How to generate and deploy DAGs

  1. Ensure all YAML configurations are complete -- Table, domain and transform definitions must be in place.
  2. Run the generation command:
starlake dag-generate
  1. Deploy the generated files -- Copy the output to your Airflow DAGs folder, Dagster repository or Snowflake Tasks environment.

The command analyzes dependencies between your load and transform jobs and produces the correct execution order.

Next Steps

Frequently Asked Questions

How do I generate DAGs for load jobs in Starlake?

Run the starlake dag-generate command. It analyzes dependencies between load and transform jobs and produces DAG files for the configured orchestrator.

Which orchestrators does Starlake support for load jobs?

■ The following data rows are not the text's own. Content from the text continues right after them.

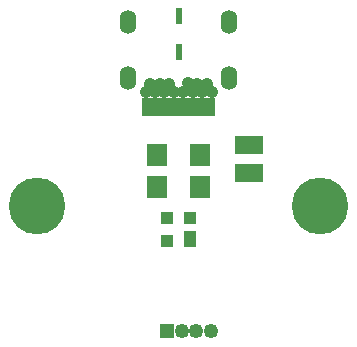
<source format=gts>
G04 #@! TF.GenerationSoftware,KiCad,Pcbnew,(5.1.2-1)-1*
G04 #@! TF.CreationDate,2019-10-04T22:48:54-06:00*
G04 #@! TF.ProjectId,USBCBreakout,55534243-4272-4656-916b-6f75742e6b69,rev?*
G04 #@! TF.SameCoordinates,Original*
G04 #@! TF.FileFunction,Soldermask,Top*
G04 #@! TF.FilePolarity,Negative*
%FSLAX46Y46*%
G04 Gerber Fmt 4.6, Leading zero omitted, Abs format (unit mm)*
G04 Created by KiCad (PCBNEW (5.1.2-1)-1) date 2019-10-04 22:48:54*
%MOMM*%
%LPD*%
G04 APERTURE LIST*
%ADD10R,0.700000X1.600000*%
%ADD11C,1.050000*%
%ADD12R,0.600000X1.400000*%
%ADD13O,1.400000X2.000000*%
%ADD14R,2.430000X1.540000*%
%ADD15R,1.700000X1.900000*%
%ADD16C,4.800000*%
%ADD17C,1.250000*%
%ADD18R,1.250000X1.250000*%
%ADD19R,1.100000X1.000000*%
%ADD20R,1.100000X1.400000*%
G04 APERTURE END LIST*
D10*
X102762416Y-49870592D03*
X102262416Y-49870592D03*
X101762416Y-49870592D03*
X101262416Y-49870592D03*
X100762416Y-49870592D03*
X100262416Y-49870592D03*
X99762416Y-49870592D03*
X99262416Y-49870592D03*
X98762416Y-49870592D03*
X98262416Y-49870592D03*
X97762416Y-49870592D03*
X97262416Y-49870592D03*
D11*
X97212416Y-48620592D03*
X97612416Y-47920592D03*
X98012416Y-48620592D03*
X98412416Y-47920592D03*
X98812416Y-48620592D03*
X99212416Y-47920592D03*
X99612416Y-48620592D03*
X100412416Y-48620592D03*
X100812416Y-47910592D03*
X101212416Y-48620592D03*
X101612416Y-47920592D03*
X102412416Y-47920592D03*
X102012416Y-48620592D03*
D12*
X100012416Y-45290592D03*
X100012416Y-42190592D03*
D13*
X104282416Y-47470592D03*
X104282416Y-42740592D03*
X95742416Y-42740592D03*
X95742416Y-47470592D03*
D11*
X102812416Y-48620592D03*
D14*
X106012416Y-53090592D03*
X106012416Y-55490592D03*
D15*
X101798352Y-53940592D03*
X101798352Y-56640592D03*
X98226480Y-53940592D03*
X98226480Y-56640592D03*
D16*
X112012416Y-58290592D03*
X88012416Y-58290592D03*
D17*
X102762416Y-68900000D03*
X101512416Y-68900000D03*
X100262416Y-68900000D03*
D18*
X99012416Y-68900000D03*
D19*
X99012416Y-59340592D03*
X101012416Y-59340592D03*
X99012416Y-61240592D03*
D20*
X101012416Y-61040592D03*
M02*

</source>
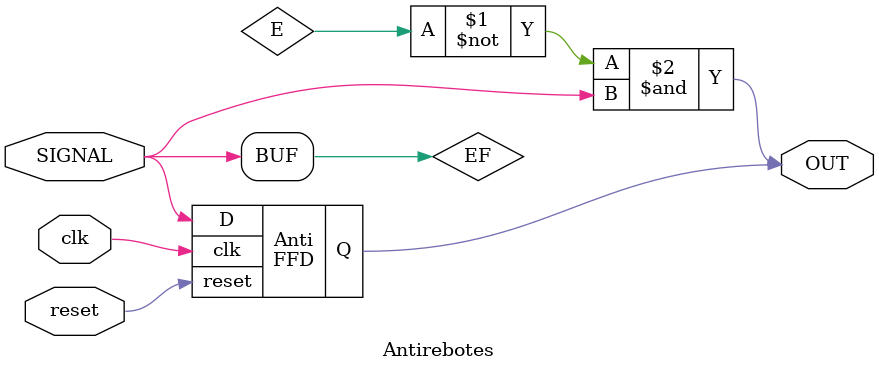
<source format=v>
module FFD(input wire clk, reset, D, output reg Q);
    always @(posedge clk or posedge reset) begin
        if(reset==1'b1)
            Q <= 1'b0; //si el reset esta en uno entonces la salida se resetea
        else
            Q <= D; //de lo contrario la salida toma el valor de la entrada
    end
endmodule

module Antirebotes(input wire clk, reset, SIGNAL, output wire OUT);

    wire EF; //entra al FFD
    wire E; //sale del FFD

    assign EF = SIGNAL;
    assign OUT = ~E & SIGNAL;

    //un FFD
    FFD Anti(clk, reset, SIGNAL, OUT);

endmodule
</source>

Starlake supports Airflow, Dagster and Snowflake Tasks for load job orchestration.

Do I need to write Airflow DAGs manually for Starlake?

No. The starlake dag-generate command automatically generates DAGs from the YAML definitions in your project.

Are dependencies between load and transform jobs handled automatically?

Yes. DAG generation analyzes the dependencies declared in YAML files and produces a correct execution graph.

Where can I find the full orchestration documentation for Starlake?

In the Orchestration Tutorial and DAG Customization pages.